Pasaje →
:::

Estados Unidos

EEUU: Hispanos se movilizan para lograr su primer juez en la Corte Suprema

Grupos hispanos dentro y fuera del mundo legal estadounidense se movilizan activamente para lograr que el presidente Barack Obama elija al primer representante de esa minoría en la Corte Suprema, tras el anuncio del juez liberal David Souter de que quiere abandonar el cargo.

Obama está sopesando cuidadosamente su elección, que según observadores debería llegar antes de final de mes, para dar tiempo al minucioso escrutinio del Senado antes de la salida de Souter de la Corte en junio.

La decisión llega rodeada de grandes especulaciones, en primer lugar porque se trata del tercer juez de la Corte elegido por un presidente demócrata desde 1967.

Obama, con un interés personal por el Derecho constitucional de su época de profesor en Chicago, tiene una inmejorable oportunidad ante sí para proponer a quien desee, con 59 escaños demócratas de 100 en el Senado.

Los hispanos creen que llegó el momento de que sea uno de los suyos.

"La ausencia de una voz latina es preocupante porque hay más de 45 millones de estadounidenses de origen hispano, y no somos únicamente el segundo grupo social más importante, sino también el que está creciendo más rápidamente'', explicó una reciente misiva de la Asociación Nacional de Abogados Hispanos a Obama.

:::

Ítems de un conjunto de datos:
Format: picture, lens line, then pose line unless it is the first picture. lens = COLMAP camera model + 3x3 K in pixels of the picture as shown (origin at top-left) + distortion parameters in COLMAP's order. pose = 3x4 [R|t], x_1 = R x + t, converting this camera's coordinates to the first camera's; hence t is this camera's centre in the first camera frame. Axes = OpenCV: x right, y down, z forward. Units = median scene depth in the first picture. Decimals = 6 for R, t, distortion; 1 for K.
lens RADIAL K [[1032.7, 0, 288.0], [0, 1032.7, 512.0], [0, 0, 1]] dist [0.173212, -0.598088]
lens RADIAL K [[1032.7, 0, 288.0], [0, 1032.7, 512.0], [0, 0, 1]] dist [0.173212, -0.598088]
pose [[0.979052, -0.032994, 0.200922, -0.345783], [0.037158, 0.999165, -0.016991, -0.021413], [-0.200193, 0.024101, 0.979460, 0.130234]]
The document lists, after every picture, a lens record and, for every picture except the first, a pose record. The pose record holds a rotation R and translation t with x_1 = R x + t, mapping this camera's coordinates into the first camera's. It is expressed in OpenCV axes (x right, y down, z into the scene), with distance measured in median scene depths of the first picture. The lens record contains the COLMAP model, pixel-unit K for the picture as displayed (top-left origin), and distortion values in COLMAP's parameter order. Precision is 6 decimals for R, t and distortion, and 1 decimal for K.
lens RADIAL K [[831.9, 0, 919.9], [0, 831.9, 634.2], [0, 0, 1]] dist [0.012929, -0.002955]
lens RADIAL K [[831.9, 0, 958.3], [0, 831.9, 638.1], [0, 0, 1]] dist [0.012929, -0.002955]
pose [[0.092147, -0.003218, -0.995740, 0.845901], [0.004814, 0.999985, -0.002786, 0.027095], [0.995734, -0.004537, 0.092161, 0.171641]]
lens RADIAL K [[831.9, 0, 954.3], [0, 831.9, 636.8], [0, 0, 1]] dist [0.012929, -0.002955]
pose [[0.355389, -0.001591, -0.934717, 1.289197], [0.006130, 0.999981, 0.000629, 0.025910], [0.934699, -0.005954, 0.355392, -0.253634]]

:::

En qué consiste →
Explica en una a tres oraciones por qué, según la noticia, la elección de Obama debería llegar antes de final de mes. Los ítems provienen de otra fuente.

Respuesta →
Según los observadores, la elección debería llegar antes de final de mes para que el Senado tenga tiempo de hacer su minucioso escrutinio antes de que Souter deje la Corte en junio.